Il turismo di massa non esisteva in Italia prima del 1950. Pochissimi ricchi: sporadiche famiglie potevano permettersi il lusso di villeggiare al mare o in campagna nella propria tenuta o addirittura andare all’estero.
Il boom del turismo si è visto ora, da pochi decenni, mentre l’intero paese di Ferruzzano godeva per tradizione di questo privilegio.
Ogni famiglia ferruzzanese costruiva o si faceva costruire la propria “loggia” a mare, secondo il profumo che preferiva, perchè quelle stupende abitazioni che erano le logge potevano essere intessute con felci, o con mirti, o con oleandri, o con stinchi e ognuna di queste piante emana, per lunghissimo tempo, profumo inebriante e addirittura afrodisiaco.
Le logge erano preparate con maestria. Ogni ambiente misurava una trentina di metri quadrati, il sole non vi filtrava, l’ombra era totale e da dentro si ascoltava il fruscio del mare lontano pochi metri: era una dolcissima nenia, si rimaneva sempre scalzi sulla sabbia fine e bianca.
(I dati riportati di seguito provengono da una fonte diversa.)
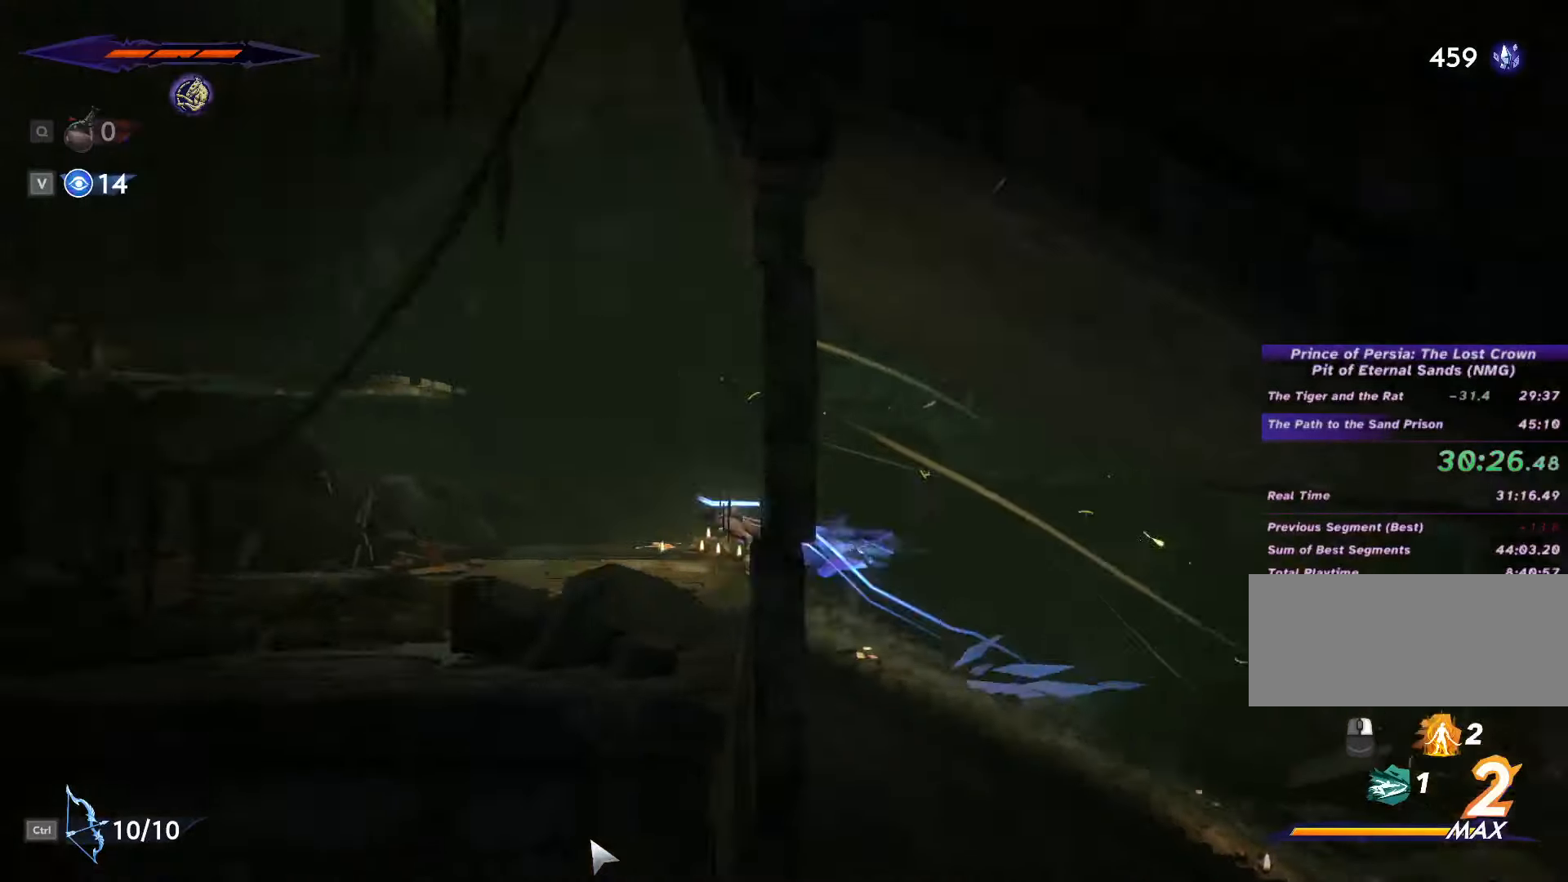
{"keys": ["a"], "mouse": [], "events": [[33, "space", "up"], [67, "shift_l", "down"], [100, "space", "down"], [133, "shift_l", "up"], [167, "space", "up"]]}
Le logge erano arredate con l’indispensabile: le sedie, un tavolo, i letti, preparati su appositi cavalletti e con pagliericci riempiti di fresca paglia d’orzo o di lana.
Sulle pareti c’erano i ganci per appendere i vestiti e la biancheria. Le porte e le finestre erano chiuse di notte con tendine fatte di lenzuola o di pezzare.
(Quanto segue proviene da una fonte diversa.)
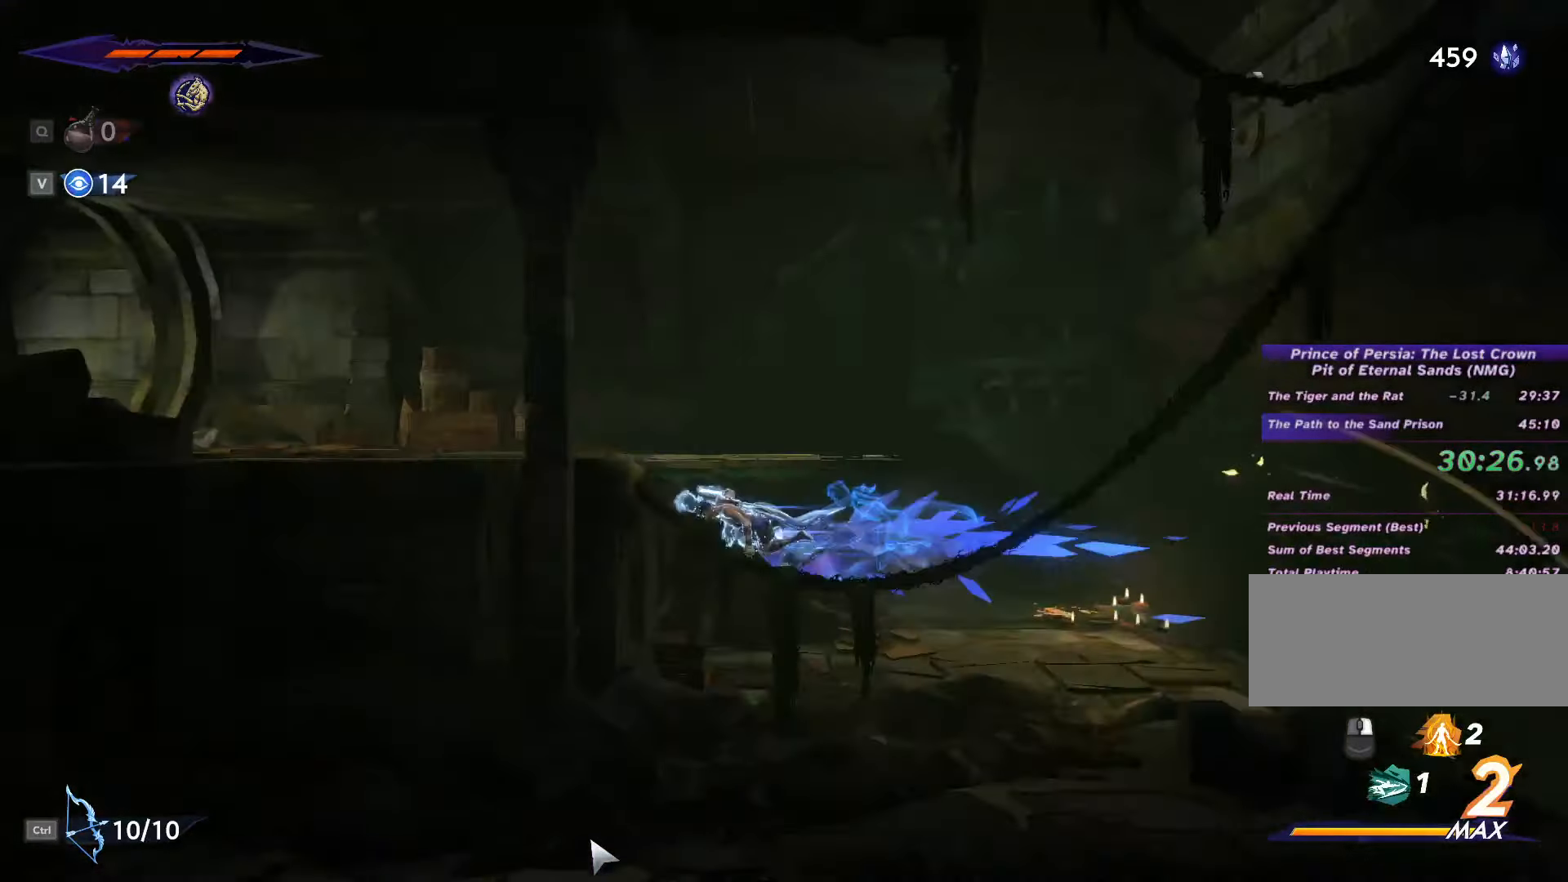
{"keys": ["d"], "mouse": [], "events": [[67, "a", "up"], [167, "space", "down"], [500, "d", "down"], [500, "space", "up"]]}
Sopra il letto pendeva la “naca”, per chi aveva figli piccoli, costruita con due fili di corda grossa, paralleli, legati alle due estremità ai due pali appositi della parete.
Nel centro, nella parte più declive, le due corde erano distanziate da una coperta ripiegata che faceva da culla. Dal letto, alzando la mano, si faceva dondolare.
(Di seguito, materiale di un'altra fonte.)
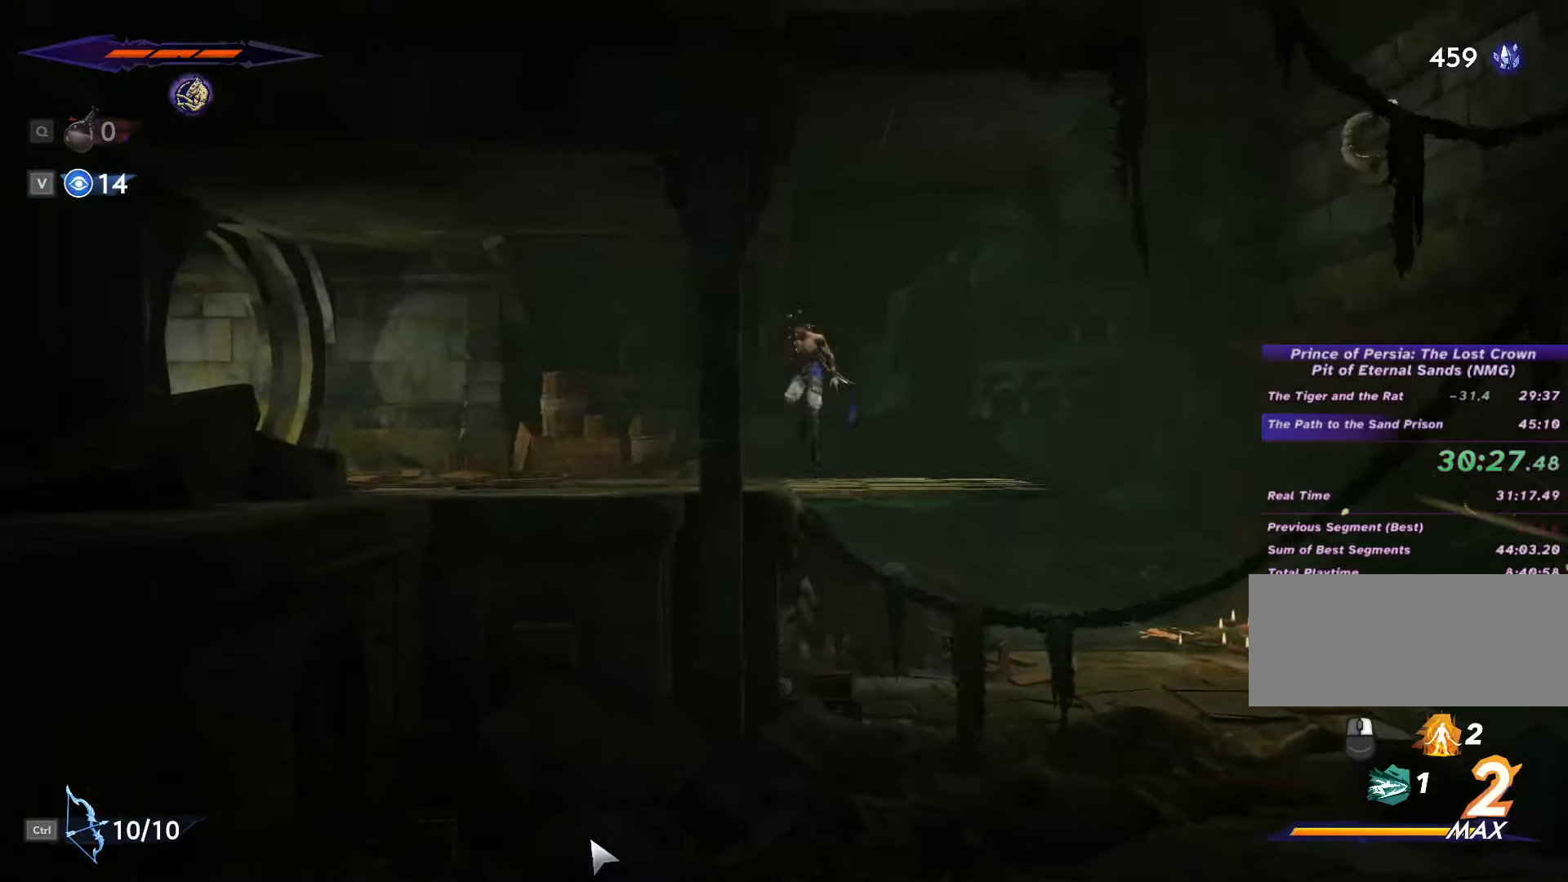
{"keys": ["d", "space"], "mouse": [], "events": [[400, "space", "down"]]}
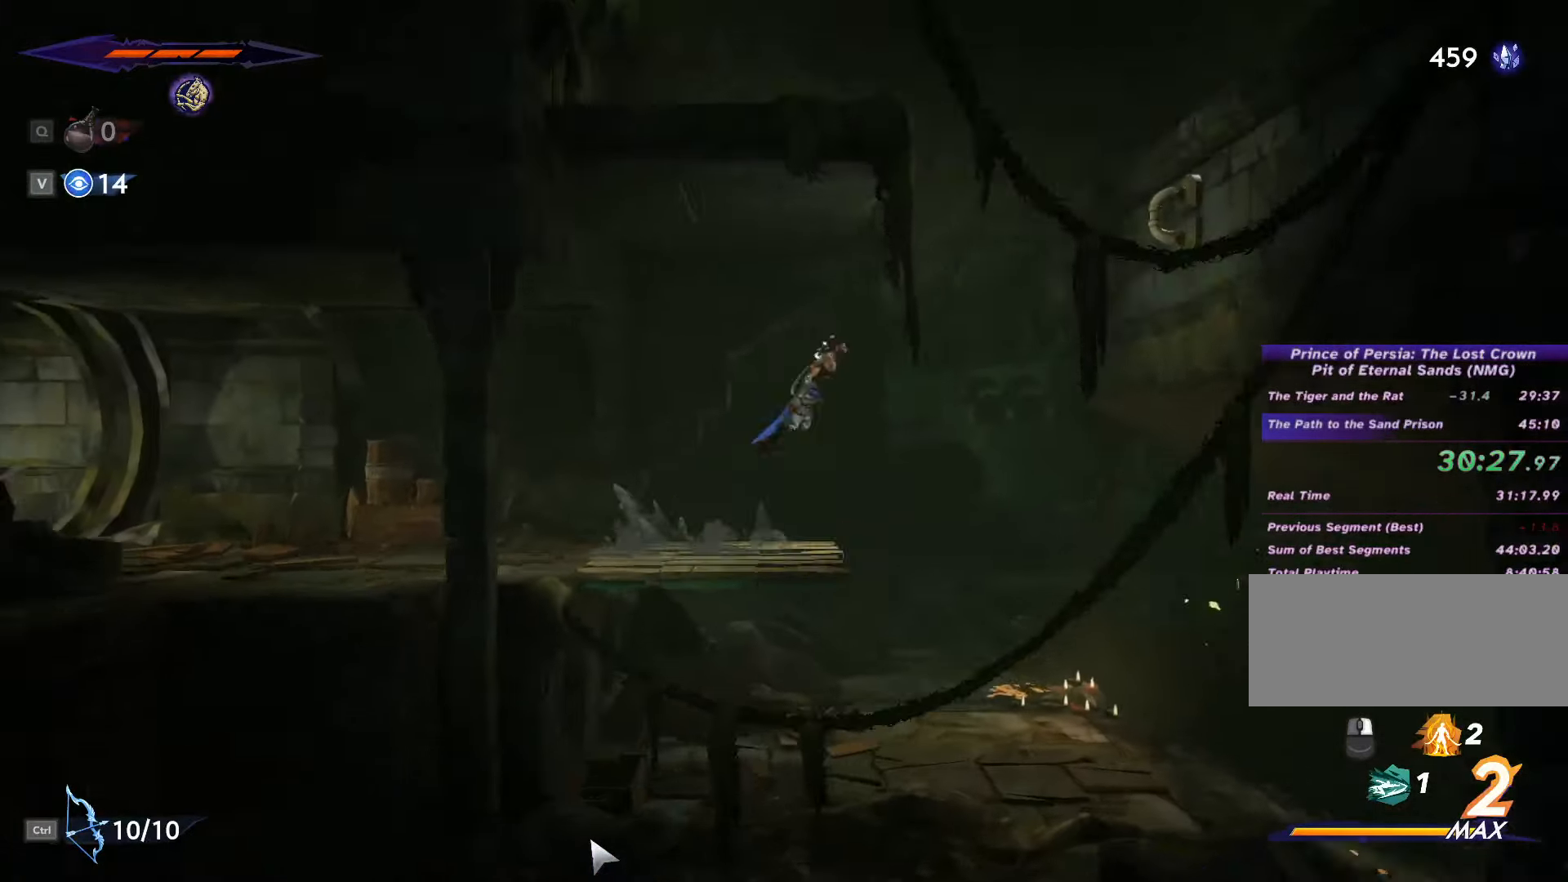
{"keys": ["d", "space"], "mouse": [], "events": [[133, "shift_l", "down"], [400, "space", "up"], [433, "shift_l", "up"], [467, "space", "down"]]}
Le logge, l’una attaccata all’altra, formavano come un treno più di mezzo chilometro di lunghezza e a vederle era un’immagine di bellezza.
Sulla spiaggia si trascorreva un mese di sana villeggiatura. Un vero spettacolo era quando capitava un acquazzone: tutti a correre verso la stazione ferroviaria, unico ricovero, e la sala d’aspetto si riempiva di materassi e di cose che non dovevano bagnarsi.
A mare si portava ogni ben di Dio: “capicolli” (salame tipica), “calia” (ceci bianchi mezzi abbrustoliti), “viscottina” (dolciumi tipici), vino, pane, “gallhuzzi” (galletti ruspanti), ecc. compresi i maiali e le “cavalcature” (asini e muli). Tutto organizzato: sulla spiaggia.
In prima fila, dove batte l’onda, stavano i maiali sotto l’ombra di un grosso ramo di stinco, posto appositamente perché questi animali soffrono molto il caldo.
In seconda fila stavano le logge d’abitazione, complete di cucina di pietra a legna. In terza fila stavano i gallhuzzi e nell’ultima che era la quarta, stavano gli asini, i muli e le capre.
Il bagno si faceva quando passava il treno delle undici del mattino (gli orologi scarseggiavano) e gli uomini dovevano andarsene dalle logge per fare il bagno in un posto più lontano e lo facevano nudi e si asciugavano con un lenzuolo, mentre le donne si bagnavano di fronte alle logge e il loro costume consisteva nella camicia da notte e, a volte, l’acqua del mare gliela sollevava e tutti a ridere.
Alla sera sulla spiaggia si facevano giochi a pegni, prevaleva il “cucuzzaru” e tutti erano felici. Il riparo notturno avveniva nelle attigue grotte naturali dove le famiglie si riparavano per passare la notte.
Raccontano persone che un anno nel lontano 1972 all’ora di pranzo quando le felci erano arroventate una signora per distrazione, mentre stava ai fornelli ha incendiato la propria casetta. Il fuoco in quel caso si è propagato per l’intero trenino di logge. Quindi in un un’ora si è dileguato l’intero villaggio. Pare che da quell’anno la tradizione delle logge è andata sempre scemando.
Successivamente si sono spostati da Capo Bruzzano a Canalello dove sono state costruite le prime Logge che avevano una rudimentale porta d’ingresso formata da un bianco telo con all’interno un pagliericcio ed il cibo necessario per la vacanze.
Oggi le Logge assieme ai moderni e variopinti ombrelloni offrono ai vacanzieri di Ferruzzano il giusto riparo dai raggi solari del caldo sole jonico. Tornerò spesso.